All of the Republican presidential candidates, including Donald Trump, have tax reform plans which will grow the economy but none of which are revenue neutral. In other words, they will all add to annual deficits and therefore make our debt problem much worse than it already is.
The nonpartisan Tax Foundation has issued a new report, “Options for Broadening the U.S. Tax Base,” which proposes capping itemized deductions at $25,000 per individual combined with
i) cutting the corporate tax rate to 27%
ii) cutting the top three ordinary income brackets by 5%, and
iii) implementing a top capital gains tax rate of 20%.
Such a plan would be revenue neutral and would lead to a long term GDP gain of 2.7%, a long term wage gain of 2.2% and a ten year dynamic revenue gain of $759 billion.

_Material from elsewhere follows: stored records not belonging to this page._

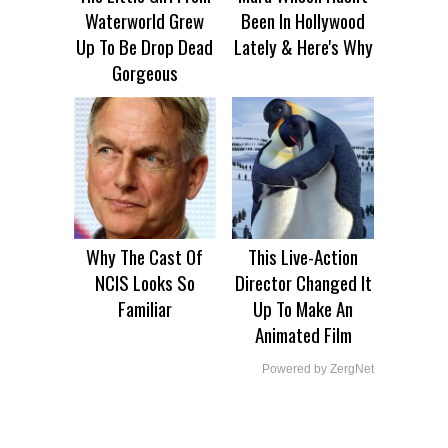
Waterworld Grew
Been In Hollywood
Up To Be Drop Dead
Lately & Here's Why
Gorgeous
Why The Cast Of
This Live-Action
NCIS Looks So
Director Changed It
Familiar
Up To Make An
Animated Film
Powered by ZergNet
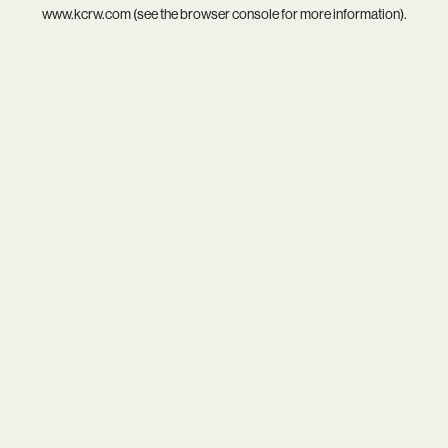
www.kcrw.com
(see the
browser console
for more information).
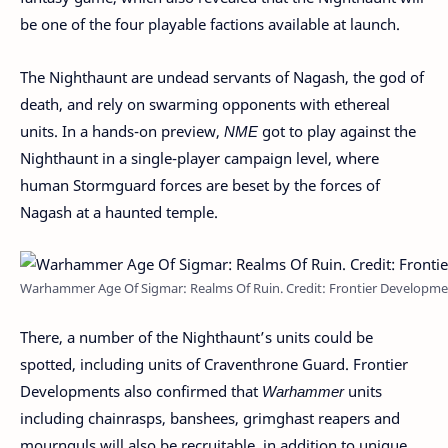
be one of the four playable factions available at launch.
The Nighthaunt are undead servants of Nagash, the god of
death, and rely on swarming opponents with ethereal
units. In a hands-on preview,
NME
got to play against the
Nighthaunt in a single-player campaign level, where
human Stormguard forces are beset by the forces of
Nagash at a haunted temple.
Warhammer Age Of Sigmar: Realms Of Ruin. Credit: Frontier Developme
There, a number of the Nighthaunt’s units could be
spotted, including units of Craventhrone Guard. Frontier
Developments also confirmed that
Warhammer
units
including chainrasps, banshees, grimghast reapers and
mournguls will also be recruitable, in addition to unique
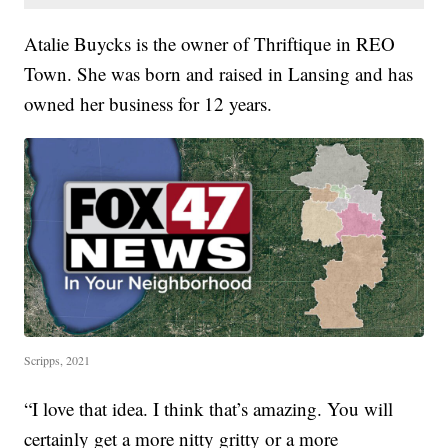
Atalie Buycks is the owner of Thriftique in REO
Town. She was born and raised in Lansing and has
owned her business for 12 years.
Scripps, 2021
“I love that idea. I think that’s amazing. You will
certainly get a more nitty gritty or a more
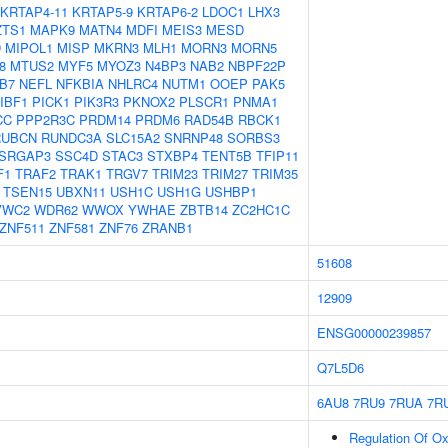
KRTAP4-11
KRTAP5-9
KRTAP6-2
LDOC1
LHX3
ZTS1
MAPK9
MATN4
MDFI
MEIS3
MESD
D
MIPOL1
MISP
MKRN3
MLH1
MORN3
MORN5
8
MTUS2
MYF5
MYOZ3
N4BP3
NAB2
NBPF22P
B7
NEFL
NFKBIA
NHLRC4
NUTM1
OOEP
PAK5
IBF1
PICK1
PIK3R3
PKNOX2
PLSCR1
PNMA1
CC
PPP2R3C
PRDM14
PRDM6
RAD54B
RBCK1
RUBCN
RUNDC3A
SLC15A2
SNRNP48
SORBS3
SRGAP3
SSC4D
STAC3
STXBP4
TENT5B
TFIP11
F1
TRAF2
TRAK1
TRGV7
TRIM23
TRIM27
TRIM35
TSEN15
UBXN11
USH1C
USH1G
USHBP1
VWC2
WDR62
WWOX
YWHAE
ZBTB14
ZC2HC1C
ZNF511
ZNF581
ZNF76
ZRANB1
51608
12909
ENSG00000239857
Q7L5D6
6AU8
7RU9
7RUA
7R
Regulation Of Oxi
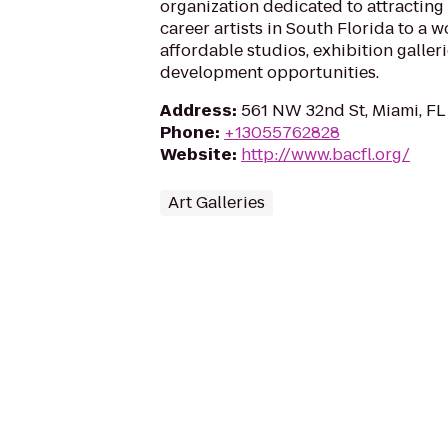
organization dedicated to attractin
career artists in South Florida to a 
affordable studios, exhibition galler
development opportunities.
Address
:
561 NW 32nd St, Miami, FL
Phone
:
+13055762828
Website
:
http://www.bacfl.org/
Art Galleries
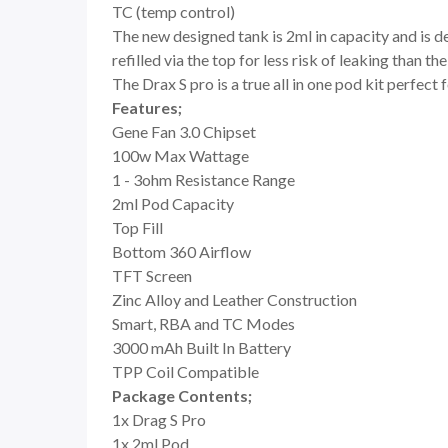
TC (temp control)
The new designed tank is 2ml in capacity and is d
refilled via the top for less risk of leaking than
The Drax S pro is a true all in one pod kit perfec
Features;
Gene Fan 3.0 Chipset
100w Max Wattage
1 - 3ohm Resistance Range
2ml Pod Capacity
Top Fill
Bottom 360 Airflow
TFT Screen
Zinc Alloy and Leather Construction
Smart, RBA and TC Modes
3000 mAh Built In Battery
TPP Coil Compatible
Package Contents;
1x Drag S Pro
1x 2ml Pod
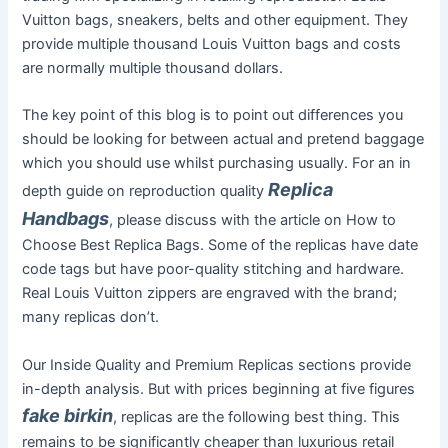
Vuitton bags, sneakers, belts and other equipment. They
provide multiple thousand Louis Vuitton bags and costs
are normally multiple thousand dollars.
The key point of this blog is to point out differences you
should be looking for between actual and pretend baggage
which you should use whilst purchasing usually. For an in
Replica
depth guide on reproduction quality
Handbags
, please discuss with the article on How to
Choose Best Replica Bags. Some of the replicas have date
code tags but have poor-quality stitching and hardware.
Real Louis Vuitton zippers are engraved with the brand;
many replicas don’t.
Our Inside Quality and Premium Replicas sections provide
in-depth analysis. But with prices beginning at five figures
fake birkin
, replicas are the following best thing. This
remains to be significantly cheaper than luxurious retail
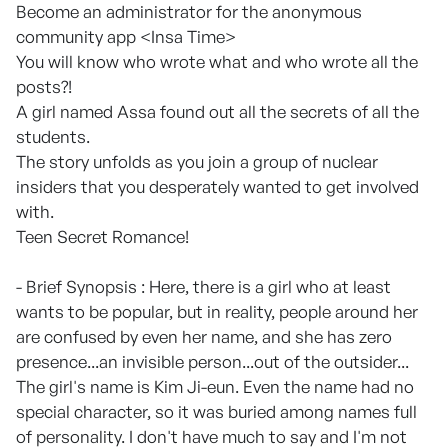
Become an administrator for the anonymous
community app <Insa Time>
You will know who wrote what and who wrote all the
posts?!
A girl named Assa found out all the secrets of all the
students.
The story unfolds as you join a group of nuclear
insiders that you desperately wanted to get involved
with.
Teen Secret Romance!
- Brief Synopsis : Here, there is a girl who at least
wants to be popular, but in reality, people around her
are confused by even her name, and she has zero
presence...an invisible person...out of the outsider...
The girl's name is Kim Ji-eun. Even the name had no
special character, so it was buried among names full
of personality. I don't have much to say and I'm not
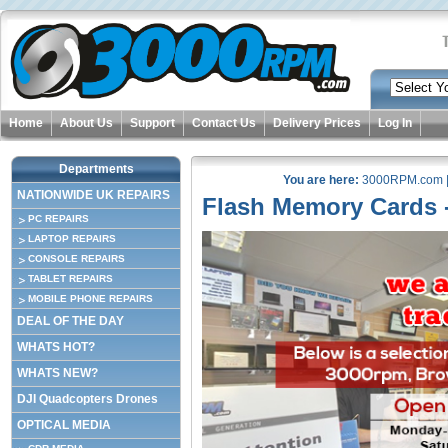
Home
About Us
Support
Contact Us
Delivery Prices
Log In
Departments
You are here:
3000RPM.com
NATIONWIDE UK REPAIRS
Flash Memory Cards -
PC REPAIRS
LAPTOP REPAIRS
CONSOLE REPAIRS
TABLET REPAIRS
MOBILE PHONE REPAIRS
DEAL OF THE DAY
WHATS HOT?
WHATS NEW?
DJI Quadcopters Drones
OPTICAL MEDIA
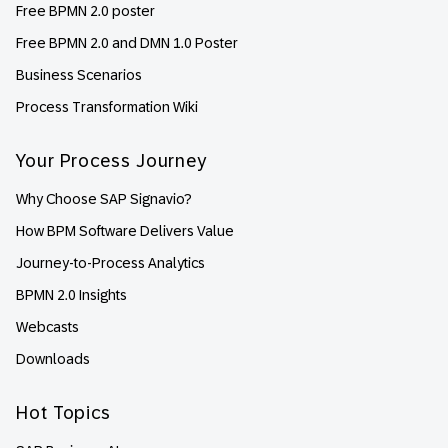
Free BPMN 2.0 poster
Free BPMN 2.0 and DMN 1.0 Poster
Business Scenarios
Process Transformation Wiki
Your Process Journey
Why Choose SAP Signavio?
How BPM Software Delivers Value
Journey-to-Process Analytics
BPMN 2.0 Insights
Webcasts
Downloads
Hot Topics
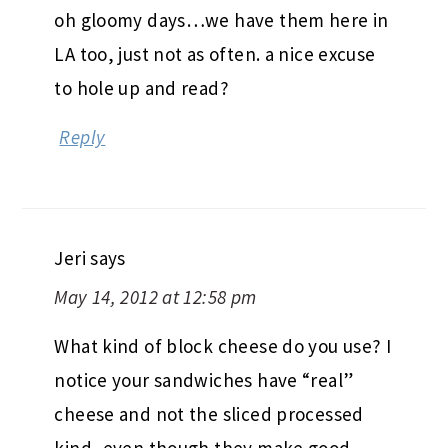
oh gloomy days…we have them here in
LA too, just not as often. a nice excuse
to hole up and read?
Reply
Jeri
says
May 14, 2012 at 12:58 pm
What kind of block cheese do you use? I
notice your sandwiches have “real”
cheese and not the sliced processed
kind, even though they make good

The Clinton plan would bring in up to $50 billion per year in new tax revenue but would do little to boost the economy. The Republican presidential tax plans are fiscally irresponsible. The Tax Foundation plan would boost the economy and reduce deficits rather than increase them. Other specific reforms would boost the economy even more.
In other words there are clear cut ways to create more jobs and raise wages. This is a message which should appeal to the angry and disaffected voters who are attracted to Donald Trump.
A Wall or a Path? We need to solve our illegal immigration problem and the key is to set up a viable guest worker program. The fact is that our economy needs foreign workers for many jobs which require hard physical labor such as in agriculture, meatpacking and construction trades. If businesses are able to bring in immigrants when sufficient domestic labor is not available, then other issues such as border security and verifying legal status can easily be resolved.
The U.S. Place in the World. U.S. leadership makes the world a safer place. This means we need a strong military presence all around the world as well as active alliances, trade and military, with many other countries.
Of Banks, Bailouts and Blame. The cause of the financial crisis was the bursting of the housing bubble, in turn caused by an unrealistic government housing policy as well as lax enforcement of existing regulations. Blaming greedy bankers is a copout. The Dodd-Frank Law is overkill which creates a drag on the economy by hampering smaller financial institutions and community banks. The best way to control large banks is to increase their capital requirements.
Who Should Get Tax Cuts? The main purpose of tax reform should be to boost the economy without increasing deficit spending. The way to do this is with across the board cuts in tax rates, paid for by closing loopholes and shrinking deductions. Here are some details. The 64% of taxpayers who do not itemize deductions will get an immediate tax cut and income inequality will be greatly reduced.
Getting the answers to these issues correct will have a large effect on the future wellbeing of our country. The Republican presidential candidates should be commended for grappling with them in a productive manner.